Concubinage has been defined as any form of illicit intercourse. People v. Bristol, 23 Mich. 118; People v. Cummons, 56 Mich. 544. However, the difficulty with this case is that defendant's purpose in attempting to entice the child away from her home is unknown. It is necessary for the people not only to charge, but to prove the intent on the part of respondent when the corrupt intent is made a necessary ingredient of the crime charged. People v. Bilitzke, 174 Mich. 329. The rule was stated by Mr. Justice CHRISTIANCY in Roberts v. People, 19 Mich. 400, 414, as follows:
"We think the general rule is well settled, to which there are few, if any, exceptions, that when a statute makes an offense to consist of an act combined with a particular intent, that intent is just as necessary to be proved as the act itself, and must be found by the jury, as a matter of fact, before a conviction can be had. But especially, when the offense created by the statute, consisting of the act and the intent, constitutes * * * substantially an attempt to commit some higher offense than that which the defendant has succeeded in accomplishing by it; we are aware of no well-founded exceptions to the rule above stated."

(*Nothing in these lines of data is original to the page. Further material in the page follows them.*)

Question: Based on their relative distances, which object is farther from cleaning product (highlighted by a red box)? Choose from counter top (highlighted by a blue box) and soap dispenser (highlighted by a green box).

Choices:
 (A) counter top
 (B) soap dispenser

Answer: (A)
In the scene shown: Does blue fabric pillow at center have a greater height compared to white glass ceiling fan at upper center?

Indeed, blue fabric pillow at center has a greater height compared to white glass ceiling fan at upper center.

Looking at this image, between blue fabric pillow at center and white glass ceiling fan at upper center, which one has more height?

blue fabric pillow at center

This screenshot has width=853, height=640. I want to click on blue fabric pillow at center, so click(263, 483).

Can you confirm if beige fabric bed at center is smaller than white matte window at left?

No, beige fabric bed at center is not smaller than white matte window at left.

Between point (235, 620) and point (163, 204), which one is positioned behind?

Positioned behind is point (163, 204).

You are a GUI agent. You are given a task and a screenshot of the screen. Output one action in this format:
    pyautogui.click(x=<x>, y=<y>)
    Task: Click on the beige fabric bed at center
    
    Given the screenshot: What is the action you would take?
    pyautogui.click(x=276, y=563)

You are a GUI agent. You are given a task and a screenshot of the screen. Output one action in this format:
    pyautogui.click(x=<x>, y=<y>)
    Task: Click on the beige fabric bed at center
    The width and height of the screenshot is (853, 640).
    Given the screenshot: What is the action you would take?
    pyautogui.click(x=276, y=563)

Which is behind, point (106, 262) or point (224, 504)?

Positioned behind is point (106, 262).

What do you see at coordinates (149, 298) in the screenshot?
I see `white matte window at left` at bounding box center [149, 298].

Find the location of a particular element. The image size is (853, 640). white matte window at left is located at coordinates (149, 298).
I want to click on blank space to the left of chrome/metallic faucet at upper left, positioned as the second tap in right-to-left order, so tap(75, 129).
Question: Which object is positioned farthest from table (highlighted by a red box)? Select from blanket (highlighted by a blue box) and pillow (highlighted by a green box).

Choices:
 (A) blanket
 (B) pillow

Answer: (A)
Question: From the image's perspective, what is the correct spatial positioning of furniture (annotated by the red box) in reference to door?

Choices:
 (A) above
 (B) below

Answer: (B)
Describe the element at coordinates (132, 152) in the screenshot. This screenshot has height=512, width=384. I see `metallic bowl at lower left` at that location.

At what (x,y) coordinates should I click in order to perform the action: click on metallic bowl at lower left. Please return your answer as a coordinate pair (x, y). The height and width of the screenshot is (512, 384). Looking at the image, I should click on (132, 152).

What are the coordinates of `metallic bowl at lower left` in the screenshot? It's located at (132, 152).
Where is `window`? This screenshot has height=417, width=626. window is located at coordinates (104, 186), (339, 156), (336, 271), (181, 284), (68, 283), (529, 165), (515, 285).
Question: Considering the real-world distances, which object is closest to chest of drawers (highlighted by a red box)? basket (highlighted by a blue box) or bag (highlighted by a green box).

The prosecuting attorney contends that the circumstances, as well as the defendant's character, were such as to permit of no other inference than that he wanted to secure the child for the purpose of concubinage. He claims the proofs indicate that the child's parents were poor and had a large family, and that it therefore could not reasonably be inferred that defendant attempted to secure the possession of the child for the purpose of exacting money. He also calls attention to the following statement by Mr. Justice COOLEY in People v. Carrier, 46 Mich. 442, 446:
"It was also insisted that there was no evidence to go to the jury tending to show that the defendant enticed the woman from Barry's custody, or that, if he did, his purpose was either prostitution, concubinage, or marriage. The facts were that defendant induced a brother of the girl to persuade her to meet him at a place away from Barry's house, and that after the interview which there took place the girl went off at once to Canada. How far, if at all, this was induced by the persuasions of the defendant was left to the jury on the facts."
However, Justice COOLEY went on to state that the prosecution had thrown light upon the intent by a showing of previous illicit relations and of the subsequent conduct of the parties.
Were the previous record of defendant in the instant case examined, it would be found that both of his former convictions were for making "an indecent and obscene exposure of the person of another," that the exposure was of a female in both cases, and that it was of a female child in at least one of the cases. It is quite possible that defendant may be a pervert, with a strong psychopathic disposition toward the commission of the offense of indecent exposure of the person of another, and that such was his intent in the instant case. There are strong indications that defendant requires the attention of a psychiatrist and possibly institutionalizing, but that does not establish his guilt of the charge in the instant case. There is no evidence that defendant attempted to entice the child away for the particular purpose of concubinage, and for this reason the conviction must be set aside and a new trial ordered. Under the circumstances, it will be unnecessary to discuss whether defendant may be sentenced as a third-term offender, or whether his two previous offenses were felonies or misdemeanors.
The conviction is set aside and defendant is remanded to the custody of the sheriff for a new trial.
NELSON SHARPE, C.J., and POTTER, NORTH, FEAD, WIEST, BUSHNELL, and EDWARD M. SHARPE, JJ., concurred.